*Assignment*
Up to and including the line that contains "15: (851, 48, 0.56)", repeat the entries below exactly from the first line on. Do not carry over any pictures.

*Records for the exercise*
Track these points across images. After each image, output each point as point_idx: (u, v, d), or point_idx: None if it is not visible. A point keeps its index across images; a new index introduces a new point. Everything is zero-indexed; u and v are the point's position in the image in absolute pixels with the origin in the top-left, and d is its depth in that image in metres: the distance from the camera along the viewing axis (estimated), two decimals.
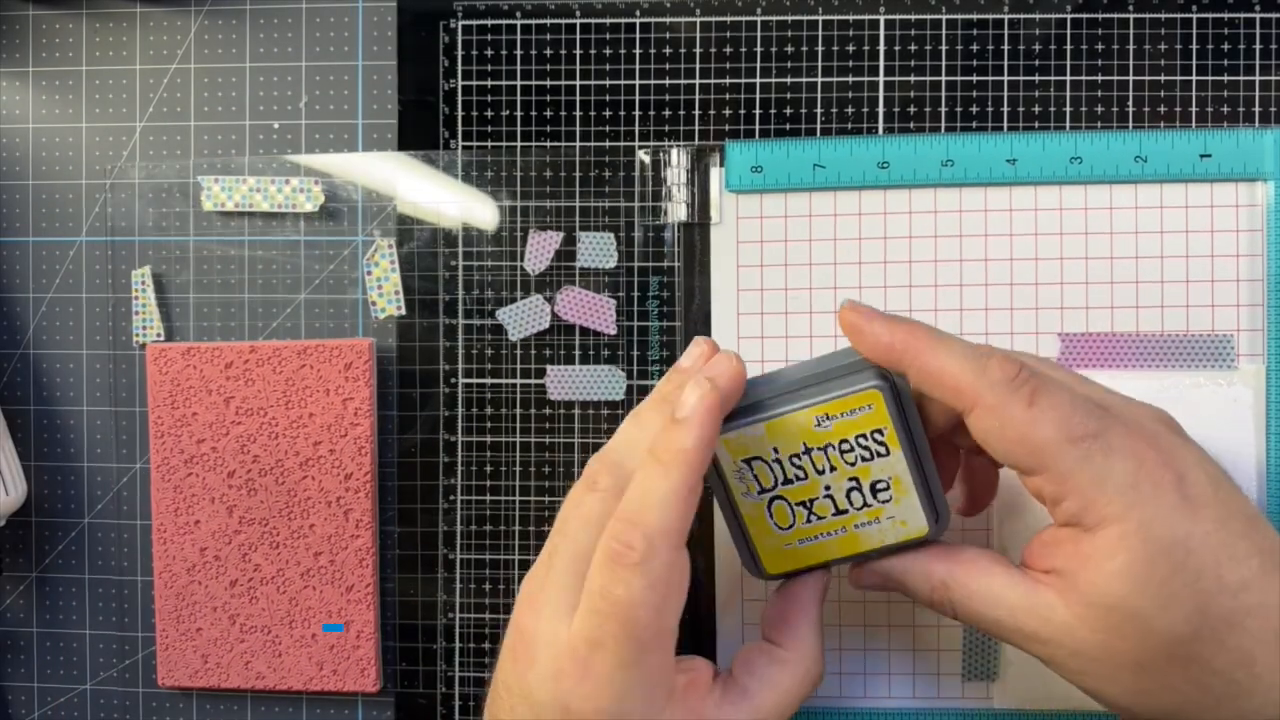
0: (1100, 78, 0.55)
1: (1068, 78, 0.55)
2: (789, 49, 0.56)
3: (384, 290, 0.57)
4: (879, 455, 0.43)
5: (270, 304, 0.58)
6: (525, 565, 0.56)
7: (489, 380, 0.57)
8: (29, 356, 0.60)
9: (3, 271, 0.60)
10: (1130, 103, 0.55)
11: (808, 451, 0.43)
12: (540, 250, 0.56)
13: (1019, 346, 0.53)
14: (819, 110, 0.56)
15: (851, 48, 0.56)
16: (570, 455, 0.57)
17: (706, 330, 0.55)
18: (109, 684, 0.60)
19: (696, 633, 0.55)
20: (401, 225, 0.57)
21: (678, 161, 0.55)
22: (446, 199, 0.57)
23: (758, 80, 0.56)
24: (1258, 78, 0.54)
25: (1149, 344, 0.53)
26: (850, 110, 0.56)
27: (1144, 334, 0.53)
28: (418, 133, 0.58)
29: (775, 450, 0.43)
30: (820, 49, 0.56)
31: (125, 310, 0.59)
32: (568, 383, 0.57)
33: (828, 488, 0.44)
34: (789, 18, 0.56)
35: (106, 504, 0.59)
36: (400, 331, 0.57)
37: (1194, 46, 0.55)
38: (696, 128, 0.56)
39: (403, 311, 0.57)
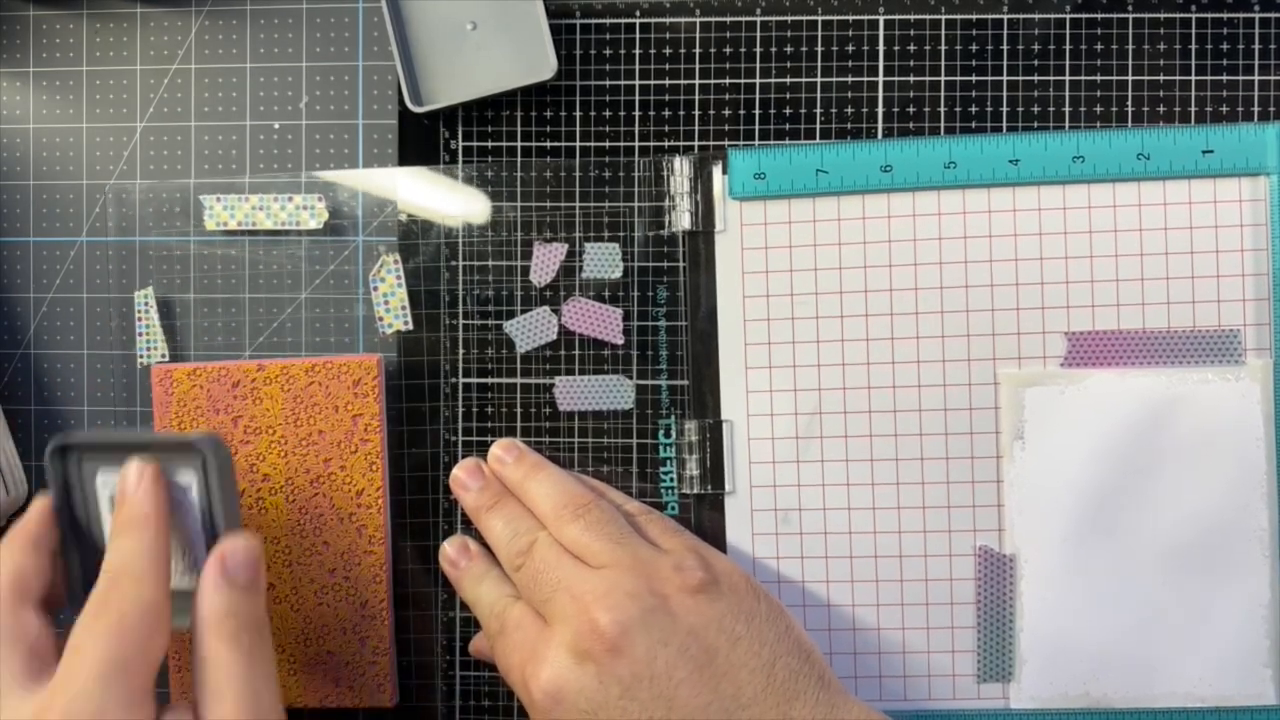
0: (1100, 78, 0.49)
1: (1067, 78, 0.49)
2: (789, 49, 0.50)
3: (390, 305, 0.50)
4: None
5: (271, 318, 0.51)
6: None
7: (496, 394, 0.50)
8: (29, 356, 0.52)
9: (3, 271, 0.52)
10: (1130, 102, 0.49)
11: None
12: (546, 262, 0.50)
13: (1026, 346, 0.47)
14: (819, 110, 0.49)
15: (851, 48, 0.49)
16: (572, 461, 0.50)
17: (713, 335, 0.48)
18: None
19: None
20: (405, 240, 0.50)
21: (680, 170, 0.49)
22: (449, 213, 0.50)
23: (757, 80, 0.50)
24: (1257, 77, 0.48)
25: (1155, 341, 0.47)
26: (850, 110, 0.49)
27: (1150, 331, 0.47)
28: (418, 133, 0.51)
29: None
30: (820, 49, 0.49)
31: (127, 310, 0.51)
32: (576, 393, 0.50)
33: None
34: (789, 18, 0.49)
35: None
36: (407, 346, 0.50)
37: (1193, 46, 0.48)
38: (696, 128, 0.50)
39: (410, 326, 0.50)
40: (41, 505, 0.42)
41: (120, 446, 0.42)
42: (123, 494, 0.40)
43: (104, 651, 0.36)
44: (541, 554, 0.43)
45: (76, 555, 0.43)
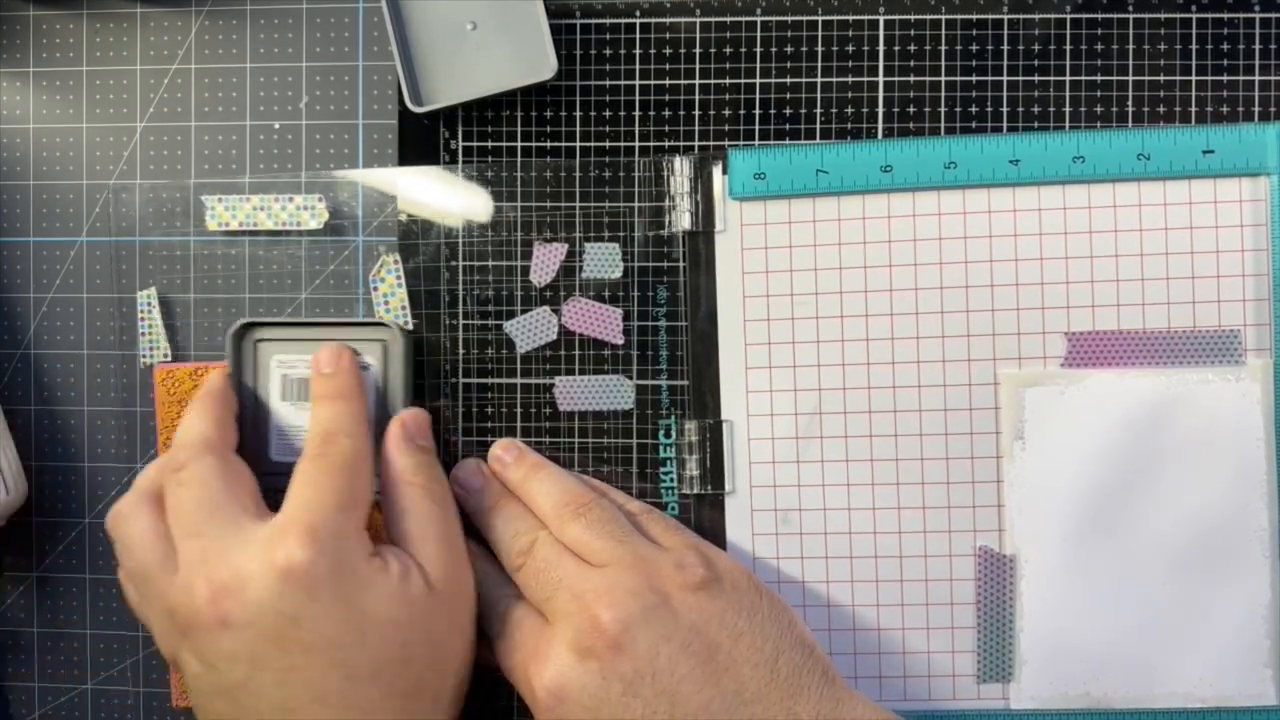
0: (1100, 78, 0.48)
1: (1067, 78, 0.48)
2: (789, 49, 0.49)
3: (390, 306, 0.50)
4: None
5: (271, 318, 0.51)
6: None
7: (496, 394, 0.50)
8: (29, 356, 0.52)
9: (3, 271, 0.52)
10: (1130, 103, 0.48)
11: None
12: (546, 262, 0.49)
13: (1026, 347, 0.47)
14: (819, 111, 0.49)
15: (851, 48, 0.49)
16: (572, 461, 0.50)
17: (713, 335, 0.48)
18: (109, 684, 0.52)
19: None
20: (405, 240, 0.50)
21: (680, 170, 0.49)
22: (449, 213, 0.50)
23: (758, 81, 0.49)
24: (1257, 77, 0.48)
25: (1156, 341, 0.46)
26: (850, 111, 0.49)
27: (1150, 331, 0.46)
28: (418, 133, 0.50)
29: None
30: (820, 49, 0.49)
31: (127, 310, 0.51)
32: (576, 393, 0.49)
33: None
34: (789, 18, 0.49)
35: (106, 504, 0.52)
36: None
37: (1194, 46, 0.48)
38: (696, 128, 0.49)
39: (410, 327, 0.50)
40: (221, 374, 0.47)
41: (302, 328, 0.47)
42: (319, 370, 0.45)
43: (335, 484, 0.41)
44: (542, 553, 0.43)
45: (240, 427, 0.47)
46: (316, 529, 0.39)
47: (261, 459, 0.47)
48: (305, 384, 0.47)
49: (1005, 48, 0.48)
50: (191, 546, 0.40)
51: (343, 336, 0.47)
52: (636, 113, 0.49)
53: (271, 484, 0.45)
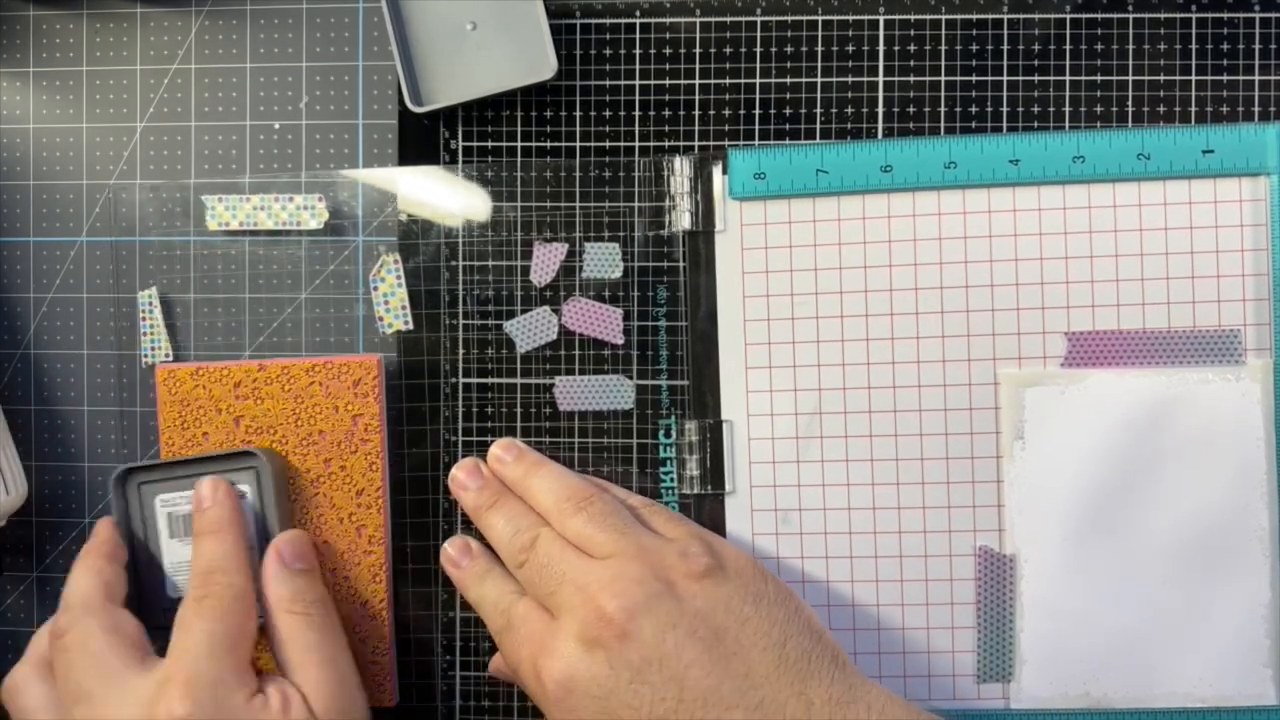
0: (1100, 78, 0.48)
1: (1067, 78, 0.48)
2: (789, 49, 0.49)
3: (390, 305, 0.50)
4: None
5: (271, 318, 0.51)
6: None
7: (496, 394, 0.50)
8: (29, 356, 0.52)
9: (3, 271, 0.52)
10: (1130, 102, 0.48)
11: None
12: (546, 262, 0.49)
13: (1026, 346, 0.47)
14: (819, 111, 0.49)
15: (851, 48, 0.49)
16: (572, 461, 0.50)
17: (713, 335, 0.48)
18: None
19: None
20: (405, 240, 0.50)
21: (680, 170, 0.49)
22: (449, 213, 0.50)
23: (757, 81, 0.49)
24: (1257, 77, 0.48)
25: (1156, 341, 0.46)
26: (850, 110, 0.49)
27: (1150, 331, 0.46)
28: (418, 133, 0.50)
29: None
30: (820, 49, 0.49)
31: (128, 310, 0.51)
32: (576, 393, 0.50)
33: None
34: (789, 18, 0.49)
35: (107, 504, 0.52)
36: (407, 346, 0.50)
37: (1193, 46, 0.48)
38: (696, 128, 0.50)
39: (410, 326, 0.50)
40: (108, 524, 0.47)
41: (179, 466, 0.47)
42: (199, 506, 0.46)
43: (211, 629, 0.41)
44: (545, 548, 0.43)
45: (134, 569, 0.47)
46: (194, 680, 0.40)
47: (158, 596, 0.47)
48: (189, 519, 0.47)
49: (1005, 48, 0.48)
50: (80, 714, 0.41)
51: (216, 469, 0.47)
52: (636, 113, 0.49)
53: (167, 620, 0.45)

*Answer below*
Track these points across images. After each image, output each point as point_idx: (u, v, d), or point_idx: None if it is not visible. A point keeps its index across images; a new index introduces a new point. Everything is zero-indexed; u and v are the point's position in the image in absolute pixels with the origin in the top-left, and d is its depth in that image in metres: the distance from the camera along the viewing axis (estimated), two decimals.
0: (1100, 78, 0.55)
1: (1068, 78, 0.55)
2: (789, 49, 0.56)
3: (384, 290, 0.57)
4: (879, 455, 0.43)
5: (270, 304, 0.58)
6: (525, 565, 0.56)
7: (489, 380, 0.57)
8: (29, 356, 0.60)
9: (3, 271, 0.60)
10: (1130, 103, 0.55)
11: (808, 451, 0.43)
12: (540, 250, 0.56)
13: (1019, 346, 0.53)
14: (819, 110, 0.56)
15: (851, 48, 0.56)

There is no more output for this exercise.